Community Obscene Supplement
ELI5
Every community has an official rulebook, but it also has a secret, unspoken set of rules about which rules you're supposed to break and how — and this hidden layer is what the "community obscene supplement" names. A truly courageous act breaks not just the official rules but this hidden layer too, which is why it feels so scandalous even to people who thought they wanted someone to speak the truth.
Definition
The "Community Obscene Supplement" names the underside of any explicit symbolic order — the stratum of unwritten, unofficially sanctioned rules that permits, and in fact demands, a regulated violation of the community's own stated laws. Every social formation maintains two registers simultaneously: the public, explicit code of norms and prohibitions, and a shadowy, disavowed layer of injunctions telling members how they are expected to transgress those very norms. This second register is "obscene" in the precise Lacanian sense — it belongs to the superego's imperative of jouissance, operating beneath conscious acknowledgment while being structurally indispensable to the community's cohesion. It is what keeps symbolic identification livable by providing a shared, illicit enjoyment that binds members together in complicity. The community does not recognize this supplement officially — its force depends on its disavowal — yet it is no less regulative than the explicit law.
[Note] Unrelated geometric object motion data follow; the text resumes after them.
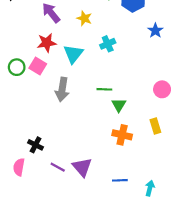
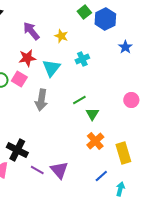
green line: (104, 89) -> (79, 100), turned -32
yellow rectangle: (155, 126) -> (123, 153), moved, size x1.5
orange cross: (122, 135) -> (95, 141), turned 36
black cross: (36, 145) -> (17, 150), size x1.5
blue line: (120, 180) -> (101, 176), moved, turned -40

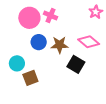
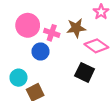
pink cross: (51, 15) -> (52, 33), moved
brown star: (60, 45) -> (76, 28), moved

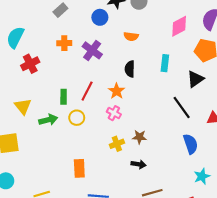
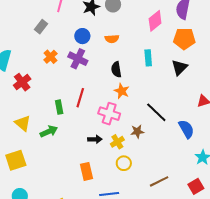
blue circle: (100, 17) -> (82, 36), moved
orange cross: (64, 43) -> (50, 57), turned -32
orange star: (117, 91) -> (122, 91), moved
black line: (182, 107) -> (156, 112), moved
pink cross: (114, 113) -> (109, 114), size x1.5
yellow circle: (77, 118) -> (124, 163), moved
black arrow: (139, 164) -> (95, 139), moved

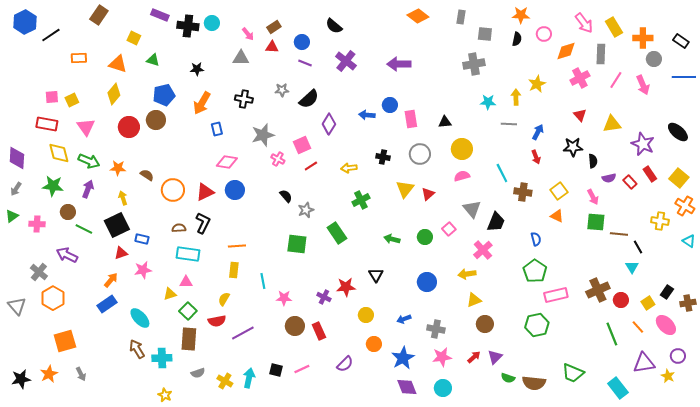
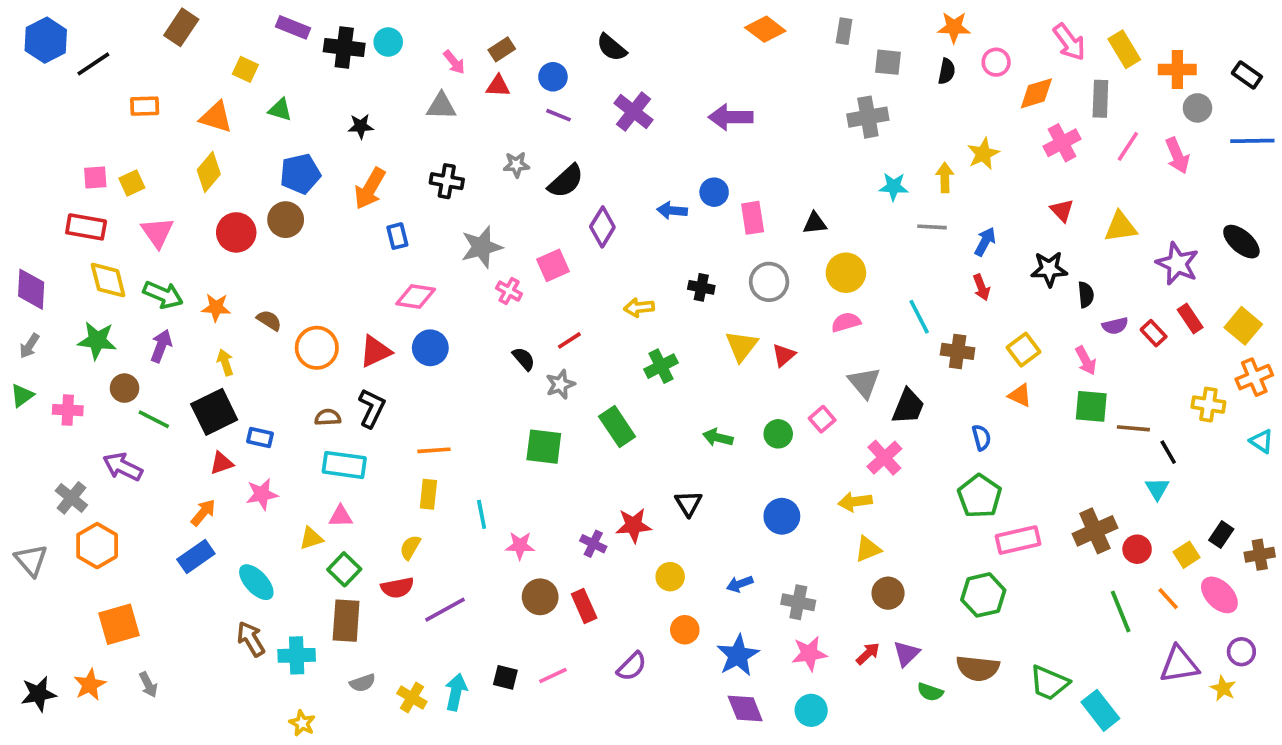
red line: (311, 166) -> (569, 340), moved
orange cross: (685, 206) -> (1254, 377), turned 36
brown semicircle: (534, 383) -> (978, 668), moved
cyan rectangle: (618, 388) -> (1100, 710), moved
In the context of the McGowan/Kunkle volume's reading of The Sweet Hereafter, the concept clarifies what makes Nicole's lie a genuine Lacanian Act rather than a mere rebellion. A conventional transgression operates within the coordinates of the obscene supplement — it breaks the explicit rule in the way the community secretly approves of. A true Act, by contrast, breaks with both levels at once: with the explicit law and with the netherworld beneath it. Nicole's act is therefore "immoral" from the standpoint of the explicit symbolic order and simultaneously intolerable to the obscene underside, because it refuses the disavowed enjoyment that holds the community's trauma at bay. This double rupture is what gives the act its properly ethical character in the sense of the Ethics of Psychoanalysis — it does not give ground relative to desire even when both the law and its obscene supplement demand that it do so.
Place in the corpus
The concept appears in todd-mcgowan-sheila-kunkle-lacan-and-contemporary-film-other-press-2004 as a diagnostic tool for reading cinematic acts. It sits at the intersection of several canonical concepts. Most immediately it extends Fetishistic Disavowal: the community "knows well" that its explicit rules do not exhaust its normative fabric, but "nevertheless" acts as if the obscene supplement does not exist — the disavowal is the supplement's condition of possibility. The concept equally relies on the structure of Fantasy: the obscene supplement functions as the fantasmatic underside that cements symbolic identification and makes community membership enjoyable, papering over the traumatic Real of collective loss (in the film, the catastrophic death of children). Like fantasy in the canonical definition, it simultaneously constitutes the social reality of the community and screens the Real that would otherwise erupt.
The concept is further inflected by Interpellation and Identification: members are hailed not only into explicit symbolic roles but into a shared, disavowed jouissance — they are interpellated into the obscene supplement as much as into the law. Ethics of Psychoanalysis provides the evaluative frame: because the community obscene supplement enforces a collective "giving ground relative to desire" (a communal disavowal of the trauma of the Real), the Act that ruptures both the law and its supplement constitutes the only genuinely ethical gesture available. The concept thus functions as a socially scaled specification of the superego's obscene underside, linking Lacanian clinical ethics to the ideological analysis of community formation through cinema.
Key formulations
Lacan and Contemporary Film (page unknown)
the netherworld of unwritten obscene rules that regulate the 'inherent transgression' of the community, the way we are allowed/expected to violate its explicit rules
The phrase "allowed/expected" is theoretically decisive: it collapses the distinction between permission and compulsion, revealing that the obscene supplement does not merely tolerate transgression but demands it — the superego's imperative of enjoyment masquerades as latitude. "Inherent transgression" (placed in scare quotes, signaling a borrowing from Žižek's idiom) identifies the violation not as accidental noise in the symbolic order but as its structural engine, the very mechanism by which the community reproduces itself while maintaining the fiction of its own lawfulness.